INPUT FOR THIS TASK:
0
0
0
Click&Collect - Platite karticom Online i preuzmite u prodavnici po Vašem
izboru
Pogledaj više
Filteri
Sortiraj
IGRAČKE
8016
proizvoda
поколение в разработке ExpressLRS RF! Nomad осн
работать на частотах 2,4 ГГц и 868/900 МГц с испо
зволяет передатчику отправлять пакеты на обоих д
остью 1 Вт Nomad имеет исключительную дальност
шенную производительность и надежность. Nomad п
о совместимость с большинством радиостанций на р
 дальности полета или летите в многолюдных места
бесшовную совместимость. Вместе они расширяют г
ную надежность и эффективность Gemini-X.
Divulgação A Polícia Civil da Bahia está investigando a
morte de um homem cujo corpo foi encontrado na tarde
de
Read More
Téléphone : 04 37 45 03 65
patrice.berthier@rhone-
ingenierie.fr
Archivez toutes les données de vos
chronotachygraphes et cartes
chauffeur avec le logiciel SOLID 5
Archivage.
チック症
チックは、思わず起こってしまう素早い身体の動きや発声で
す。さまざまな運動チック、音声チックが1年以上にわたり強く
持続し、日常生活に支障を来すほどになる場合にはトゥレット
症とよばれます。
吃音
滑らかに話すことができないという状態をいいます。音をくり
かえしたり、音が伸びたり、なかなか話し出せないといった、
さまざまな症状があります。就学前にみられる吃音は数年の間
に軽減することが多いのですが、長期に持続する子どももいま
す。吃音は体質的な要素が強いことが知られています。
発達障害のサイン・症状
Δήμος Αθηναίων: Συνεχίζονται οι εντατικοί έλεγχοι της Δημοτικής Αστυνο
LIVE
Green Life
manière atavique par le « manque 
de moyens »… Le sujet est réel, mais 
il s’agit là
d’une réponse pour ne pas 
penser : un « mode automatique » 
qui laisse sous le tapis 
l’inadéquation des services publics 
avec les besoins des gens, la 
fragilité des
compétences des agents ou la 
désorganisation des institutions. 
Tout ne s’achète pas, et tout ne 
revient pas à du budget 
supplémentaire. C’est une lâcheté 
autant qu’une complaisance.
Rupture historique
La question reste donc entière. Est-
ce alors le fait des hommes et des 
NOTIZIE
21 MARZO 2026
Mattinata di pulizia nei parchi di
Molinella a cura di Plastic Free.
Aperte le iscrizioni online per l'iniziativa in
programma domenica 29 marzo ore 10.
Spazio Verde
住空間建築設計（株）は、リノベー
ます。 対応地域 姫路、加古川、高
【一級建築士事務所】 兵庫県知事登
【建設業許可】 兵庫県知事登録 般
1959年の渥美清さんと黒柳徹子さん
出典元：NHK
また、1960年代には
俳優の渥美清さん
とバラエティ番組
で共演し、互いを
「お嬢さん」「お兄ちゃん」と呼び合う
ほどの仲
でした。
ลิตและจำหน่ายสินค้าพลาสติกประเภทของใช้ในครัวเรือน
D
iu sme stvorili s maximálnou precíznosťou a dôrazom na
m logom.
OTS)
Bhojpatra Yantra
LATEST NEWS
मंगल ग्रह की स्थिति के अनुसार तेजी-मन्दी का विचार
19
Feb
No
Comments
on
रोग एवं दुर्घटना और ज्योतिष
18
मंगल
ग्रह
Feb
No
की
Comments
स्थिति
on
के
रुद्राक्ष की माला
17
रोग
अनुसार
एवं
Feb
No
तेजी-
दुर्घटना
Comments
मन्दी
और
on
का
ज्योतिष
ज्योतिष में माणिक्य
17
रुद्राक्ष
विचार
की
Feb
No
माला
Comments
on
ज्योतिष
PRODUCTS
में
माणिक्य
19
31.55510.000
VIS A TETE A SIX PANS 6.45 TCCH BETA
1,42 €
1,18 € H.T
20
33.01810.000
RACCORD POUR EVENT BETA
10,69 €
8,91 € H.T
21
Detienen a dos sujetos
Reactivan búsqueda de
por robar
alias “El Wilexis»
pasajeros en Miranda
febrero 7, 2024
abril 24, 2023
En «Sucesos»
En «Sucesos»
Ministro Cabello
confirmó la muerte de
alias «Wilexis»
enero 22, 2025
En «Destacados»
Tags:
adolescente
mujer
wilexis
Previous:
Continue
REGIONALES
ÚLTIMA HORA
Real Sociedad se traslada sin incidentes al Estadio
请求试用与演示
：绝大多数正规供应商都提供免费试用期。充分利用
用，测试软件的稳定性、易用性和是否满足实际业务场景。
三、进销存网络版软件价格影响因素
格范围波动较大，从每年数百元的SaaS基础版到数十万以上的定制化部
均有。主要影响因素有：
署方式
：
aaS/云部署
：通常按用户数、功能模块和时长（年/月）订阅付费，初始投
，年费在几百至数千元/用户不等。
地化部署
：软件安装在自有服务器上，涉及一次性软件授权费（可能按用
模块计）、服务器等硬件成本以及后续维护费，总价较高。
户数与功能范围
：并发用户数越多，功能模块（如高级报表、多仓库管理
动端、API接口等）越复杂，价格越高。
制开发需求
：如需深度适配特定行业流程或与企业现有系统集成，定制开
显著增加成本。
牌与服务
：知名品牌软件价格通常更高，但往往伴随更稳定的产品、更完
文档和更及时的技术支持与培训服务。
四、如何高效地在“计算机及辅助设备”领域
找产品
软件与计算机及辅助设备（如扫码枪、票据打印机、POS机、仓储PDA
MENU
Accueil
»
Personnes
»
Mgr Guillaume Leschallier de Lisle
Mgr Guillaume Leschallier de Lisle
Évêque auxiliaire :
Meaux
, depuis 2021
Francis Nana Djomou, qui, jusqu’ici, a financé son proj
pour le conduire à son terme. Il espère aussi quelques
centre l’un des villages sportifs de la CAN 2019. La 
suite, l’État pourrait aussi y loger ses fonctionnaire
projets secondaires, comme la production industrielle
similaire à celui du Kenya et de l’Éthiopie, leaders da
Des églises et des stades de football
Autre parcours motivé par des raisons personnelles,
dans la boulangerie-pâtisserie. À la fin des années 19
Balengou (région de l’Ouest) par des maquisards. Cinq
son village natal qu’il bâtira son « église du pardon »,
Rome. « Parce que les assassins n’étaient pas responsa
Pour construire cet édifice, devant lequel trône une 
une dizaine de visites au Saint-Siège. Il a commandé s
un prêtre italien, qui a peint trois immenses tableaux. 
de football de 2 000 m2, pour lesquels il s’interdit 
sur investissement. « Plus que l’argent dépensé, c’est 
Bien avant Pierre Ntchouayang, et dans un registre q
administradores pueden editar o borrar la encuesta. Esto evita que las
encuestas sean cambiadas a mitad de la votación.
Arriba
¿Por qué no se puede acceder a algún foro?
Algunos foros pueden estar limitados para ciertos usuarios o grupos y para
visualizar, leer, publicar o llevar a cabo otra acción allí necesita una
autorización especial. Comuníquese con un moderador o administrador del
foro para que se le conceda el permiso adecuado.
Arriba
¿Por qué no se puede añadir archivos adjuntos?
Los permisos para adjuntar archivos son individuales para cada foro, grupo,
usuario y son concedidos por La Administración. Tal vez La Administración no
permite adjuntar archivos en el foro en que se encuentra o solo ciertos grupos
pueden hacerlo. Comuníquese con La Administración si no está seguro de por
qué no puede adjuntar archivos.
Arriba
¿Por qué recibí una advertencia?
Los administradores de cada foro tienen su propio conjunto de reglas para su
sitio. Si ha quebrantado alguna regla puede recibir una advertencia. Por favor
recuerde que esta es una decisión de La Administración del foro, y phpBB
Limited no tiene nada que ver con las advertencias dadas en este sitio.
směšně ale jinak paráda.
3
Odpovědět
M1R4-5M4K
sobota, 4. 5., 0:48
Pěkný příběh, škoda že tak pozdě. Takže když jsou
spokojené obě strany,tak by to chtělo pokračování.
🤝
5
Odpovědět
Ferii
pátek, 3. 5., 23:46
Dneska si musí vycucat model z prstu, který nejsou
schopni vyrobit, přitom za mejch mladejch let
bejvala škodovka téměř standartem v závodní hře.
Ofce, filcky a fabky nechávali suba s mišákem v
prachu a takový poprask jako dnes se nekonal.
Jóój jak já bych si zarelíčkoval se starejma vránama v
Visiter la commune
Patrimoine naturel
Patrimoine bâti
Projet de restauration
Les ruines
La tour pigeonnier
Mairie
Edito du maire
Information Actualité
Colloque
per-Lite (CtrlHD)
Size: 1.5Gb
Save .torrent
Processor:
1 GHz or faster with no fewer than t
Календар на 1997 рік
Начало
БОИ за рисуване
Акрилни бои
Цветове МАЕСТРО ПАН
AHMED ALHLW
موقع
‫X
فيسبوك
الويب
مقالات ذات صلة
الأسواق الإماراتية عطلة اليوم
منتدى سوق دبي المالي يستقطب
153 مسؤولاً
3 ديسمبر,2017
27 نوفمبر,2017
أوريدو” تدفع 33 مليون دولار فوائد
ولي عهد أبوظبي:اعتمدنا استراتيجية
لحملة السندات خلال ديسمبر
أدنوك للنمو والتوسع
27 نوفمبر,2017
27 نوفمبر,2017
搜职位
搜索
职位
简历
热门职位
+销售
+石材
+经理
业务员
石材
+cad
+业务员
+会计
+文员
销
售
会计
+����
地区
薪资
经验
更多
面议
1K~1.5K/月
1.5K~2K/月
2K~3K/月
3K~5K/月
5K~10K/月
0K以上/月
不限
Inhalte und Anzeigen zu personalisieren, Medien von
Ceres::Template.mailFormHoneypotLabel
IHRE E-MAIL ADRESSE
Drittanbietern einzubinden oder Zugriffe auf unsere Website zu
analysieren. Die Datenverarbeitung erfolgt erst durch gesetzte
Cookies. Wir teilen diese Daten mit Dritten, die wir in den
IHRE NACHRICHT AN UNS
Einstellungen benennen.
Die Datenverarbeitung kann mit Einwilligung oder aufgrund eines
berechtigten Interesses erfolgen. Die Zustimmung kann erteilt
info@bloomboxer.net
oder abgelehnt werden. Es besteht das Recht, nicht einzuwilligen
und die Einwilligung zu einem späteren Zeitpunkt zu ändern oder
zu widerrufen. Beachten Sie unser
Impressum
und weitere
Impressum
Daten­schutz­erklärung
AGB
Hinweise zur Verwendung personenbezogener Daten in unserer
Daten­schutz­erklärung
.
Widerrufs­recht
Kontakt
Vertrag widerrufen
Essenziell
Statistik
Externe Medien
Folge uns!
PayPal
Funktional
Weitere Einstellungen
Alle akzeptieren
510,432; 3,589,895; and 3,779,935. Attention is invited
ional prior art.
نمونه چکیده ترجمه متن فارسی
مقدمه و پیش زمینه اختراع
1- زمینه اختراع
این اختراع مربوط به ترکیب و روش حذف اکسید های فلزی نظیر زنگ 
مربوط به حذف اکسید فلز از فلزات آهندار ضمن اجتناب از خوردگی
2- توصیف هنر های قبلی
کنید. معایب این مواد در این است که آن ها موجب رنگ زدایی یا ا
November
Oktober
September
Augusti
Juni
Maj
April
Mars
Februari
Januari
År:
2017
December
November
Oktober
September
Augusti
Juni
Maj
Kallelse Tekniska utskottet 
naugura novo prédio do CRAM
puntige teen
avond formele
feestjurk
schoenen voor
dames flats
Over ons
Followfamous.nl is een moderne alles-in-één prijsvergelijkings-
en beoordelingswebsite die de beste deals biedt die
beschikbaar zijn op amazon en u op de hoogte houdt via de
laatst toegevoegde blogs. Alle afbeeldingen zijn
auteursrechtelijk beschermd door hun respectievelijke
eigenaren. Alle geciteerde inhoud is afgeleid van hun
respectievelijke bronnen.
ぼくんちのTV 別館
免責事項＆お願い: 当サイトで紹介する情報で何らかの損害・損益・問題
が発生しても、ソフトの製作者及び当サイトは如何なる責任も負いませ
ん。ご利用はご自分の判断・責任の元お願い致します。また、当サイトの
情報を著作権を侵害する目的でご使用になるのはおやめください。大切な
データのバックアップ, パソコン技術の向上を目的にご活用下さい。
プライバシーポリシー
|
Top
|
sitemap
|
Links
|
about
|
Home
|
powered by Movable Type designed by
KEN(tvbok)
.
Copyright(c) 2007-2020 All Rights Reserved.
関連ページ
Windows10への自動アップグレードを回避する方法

THE TASK: Lay out the lines of the listing as a numbered list, from the very first line through the line containing "Divulgação A Polícia", including both. Leave out any blank lines.

OUTPUT OF THE EXERCISE:
1. 0
2. 0
3. 0
4. Click&Collect - Platite karticom Online i preuzmite u prodavnici po Vašem
5. izboru
6. Pogledaj više
7. Filteri
8. Sortiraj
9. IGRAČKE
10. 8016
11. proizvoda
12. поколение в разработке ExpressLRS RF! Nomad осн
13. работать на частотах 2,4 ГГц и 868/900 МГц с испо
14. зволяет передатчику отправлять пакеты на обоих д
15. остью 1 Вт Nomad имеет исключительную дальност
16. шенную производительность и надежность. Nomad п
17. о совместимость с большинством радиостанций на р
18.  дальности полета или летите в многолюдных места
19. бесшовную совместимость. Вместе они расширяют г
20. ную надежность и эффективность Gemini-X.
21. Divulgação A Polícia Civil da Bahia está investigando a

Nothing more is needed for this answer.